▶ [RAW DATA]
* * *
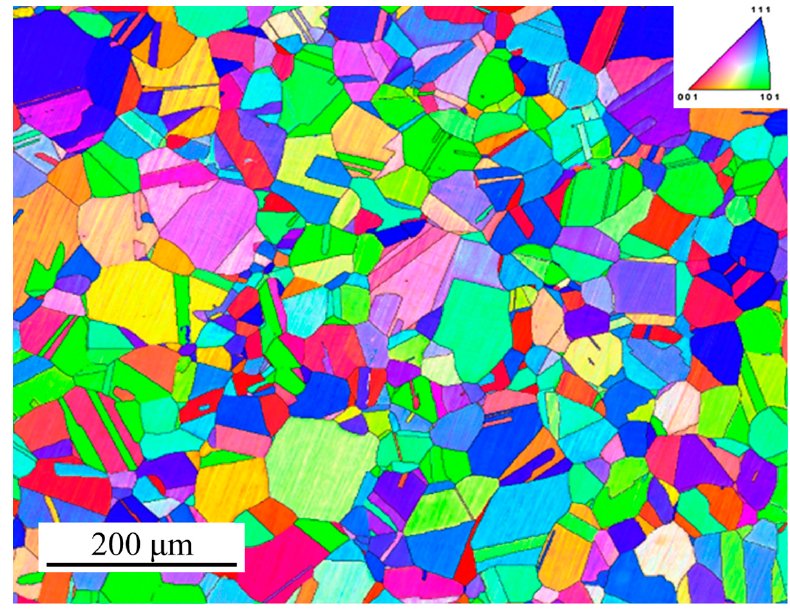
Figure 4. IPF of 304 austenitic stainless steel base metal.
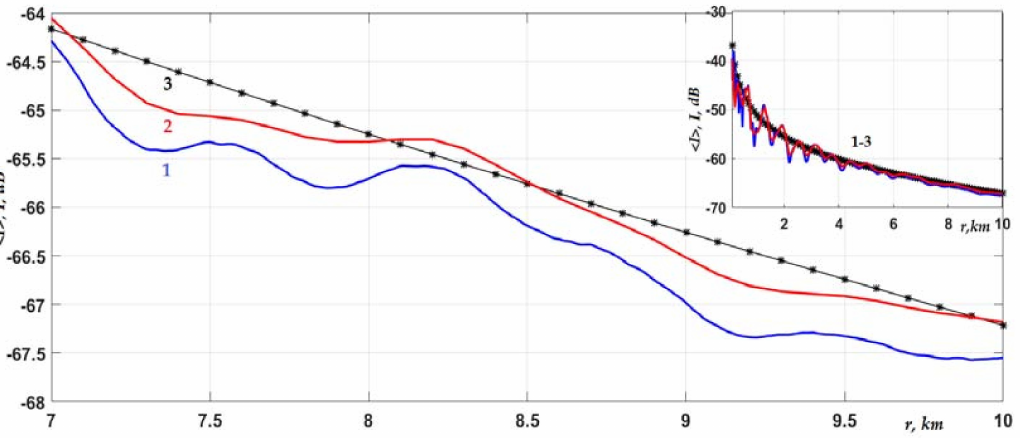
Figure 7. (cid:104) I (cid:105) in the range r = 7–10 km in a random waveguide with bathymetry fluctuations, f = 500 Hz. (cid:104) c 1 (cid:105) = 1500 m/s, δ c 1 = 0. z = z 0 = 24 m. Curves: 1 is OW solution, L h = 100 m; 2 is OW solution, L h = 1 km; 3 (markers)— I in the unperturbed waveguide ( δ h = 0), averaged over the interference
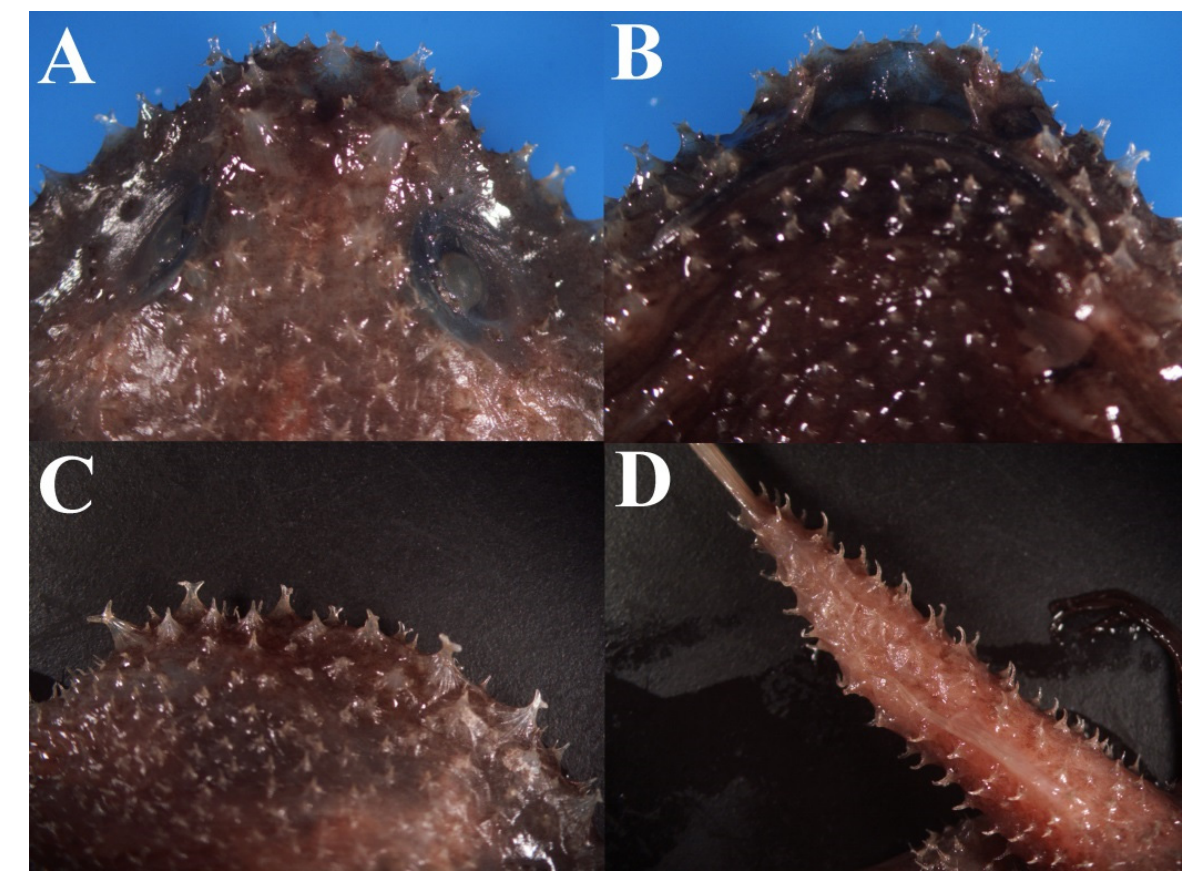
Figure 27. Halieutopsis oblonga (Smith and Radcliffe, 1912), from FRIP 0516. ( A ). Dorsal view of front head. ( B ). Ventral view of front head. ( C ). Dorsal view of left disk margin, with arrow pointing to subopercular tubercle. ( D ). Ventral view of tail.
* * *
Only the words belong in your copy: restate the data above exactly and leave the images out.

▶ [FINISHED TASK]
Figure 4. IPF of 304 austenitic stainless steel base metal.
Figure 7. (cid:104) I (cid:105) in the range r = 7–10 km in a random waveguide with bathymetry fluctuations, f = 500 Hz. (cid:104) c 1 (cid:105) = 1500 m/s, δ c 1 = 0. z = z 0 = 24 m. Curves: 1 is OW solution, L h = 100 m; 2 is OW solution, L h = 1 km; 3 (markers)— I in the unperturbed waveguide ( δ h = 0), averaged over the interference
Figure 27. Halieutopsis oblonga (Smith and Radcliffe, 1912), from FRIP 0516. ( A ). Dorsal view of front head. ( B ). Ventral view of front head. ( C ). Dorsal view of left disk margin, with arrow pointing to subopercular tubercle. ( D ). Ventral view of tail.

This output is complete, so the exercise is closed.